It's great that the rust community are finding ways to improve the performance of decoding strings from WASM to js, it's one of the major performance holes you hit when using WASM.
The issue comes down to the fact that even if your WASM code can return a utf16 buffer, to use it as a string in JS code the engine needs to make a copy at some point. The TextDecoder api does a first good job of making this efficient, ensuring there is just a single copy, but it's still overhead.

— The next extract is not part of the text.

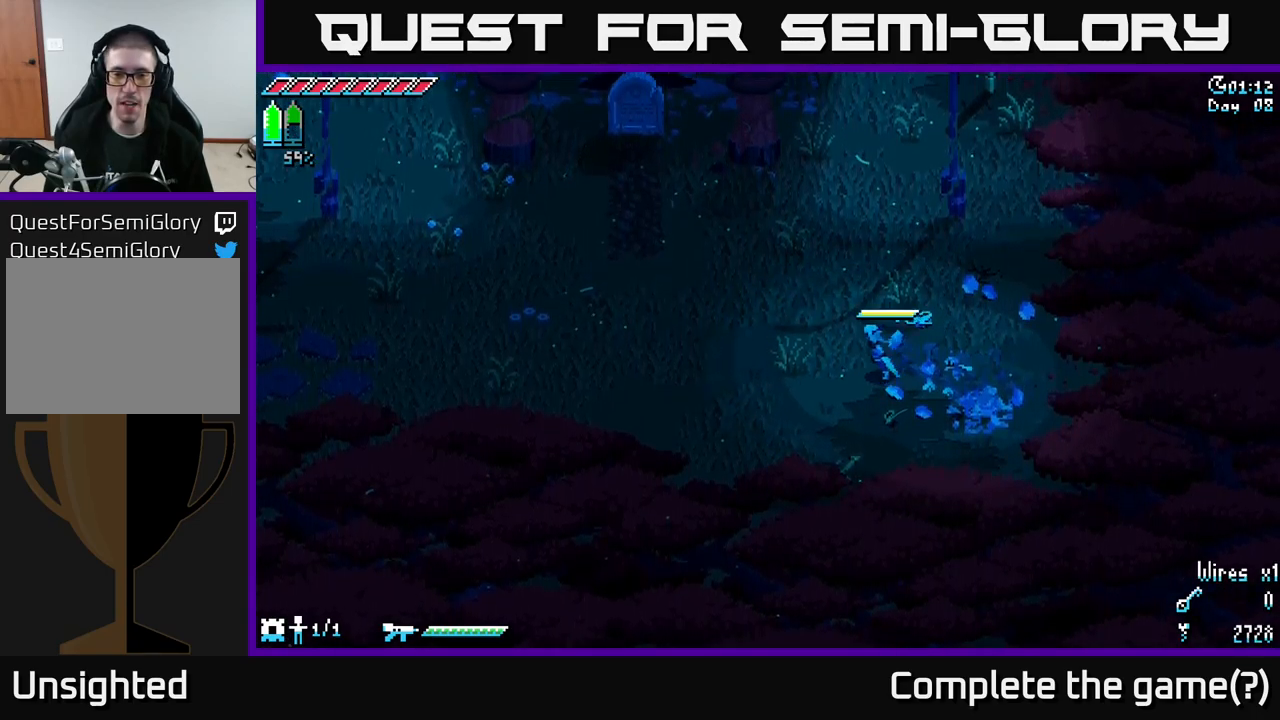
{"buttons": ["X"], "left_stick": "left", "right_stick": "center", "events": [[184, "left_stick", "left"]]}
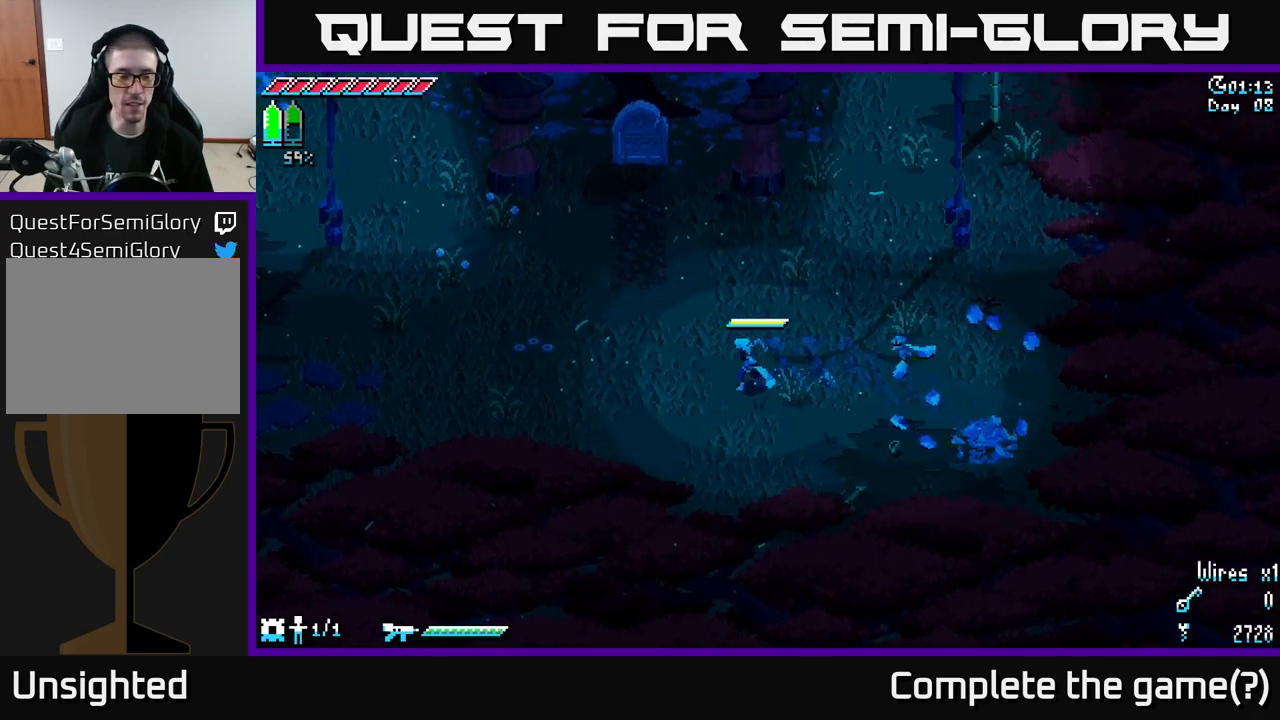
{"buttons": ["X"], "left_stick": "left", "right_stick": "center", "events": []}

Ideally there should be a way to wrap an array buffer with a "String View", offloading the responsibility of ensuring its utf16 to the WASM code, and there being no copy made. But that brings a ton of complexities as strings need to be immutable in js, but the underlying buffer could still be changed.
The JS string built-ins proposal for WebAssembly:
https://github.com/WebAssembly/js-string-builtins/blob/main/...
Personally I feel this is backwards - I don't want access to js literals and objects from WASM, I just want a way to wrap an arbitrary array buffer that contains a utf16 string as a js string.
It keeps WASM simple and provides a thin layer as an optimisation.
> It keeps WASM simple
At the cost of complicating JS string implementations, probably to the point of undoing the benefits.
Currently JS strings are immutable objects, allowing for all kinds of optimization tricks (interning, ropes, etc.). Having one string represented by a mutable arraybuffer messes with that.
There's probably also security concerns with allowing mutable access to string internals inside the JS engine side.
So the simple-appearing solution you suggested would be rejected all major browser vendors who back the various WASM and JS engines.
Access to constant JS strings without any form of mutability is the only realistic option for accessing JS strings. And creating constant strings is the only one for sending them back.
The whole UTF-8 vs UTF-16 thing makes this way more messy than it should be.
I'd love for some native way of handling UTF-8 in JavaScript and the DOM (no, TextEncoder/TextDecoder do not count). Even a kind of "mode" you could choose for the whole page would be a huge step forward for the "compile native language to WASM + web" thing.
The TC39 proposal for "Resizable ArrayBuffer" and "String.prototype.isWellFormed" methods are steps in this direction, though we still need proper zero-copy UTF-8 string views.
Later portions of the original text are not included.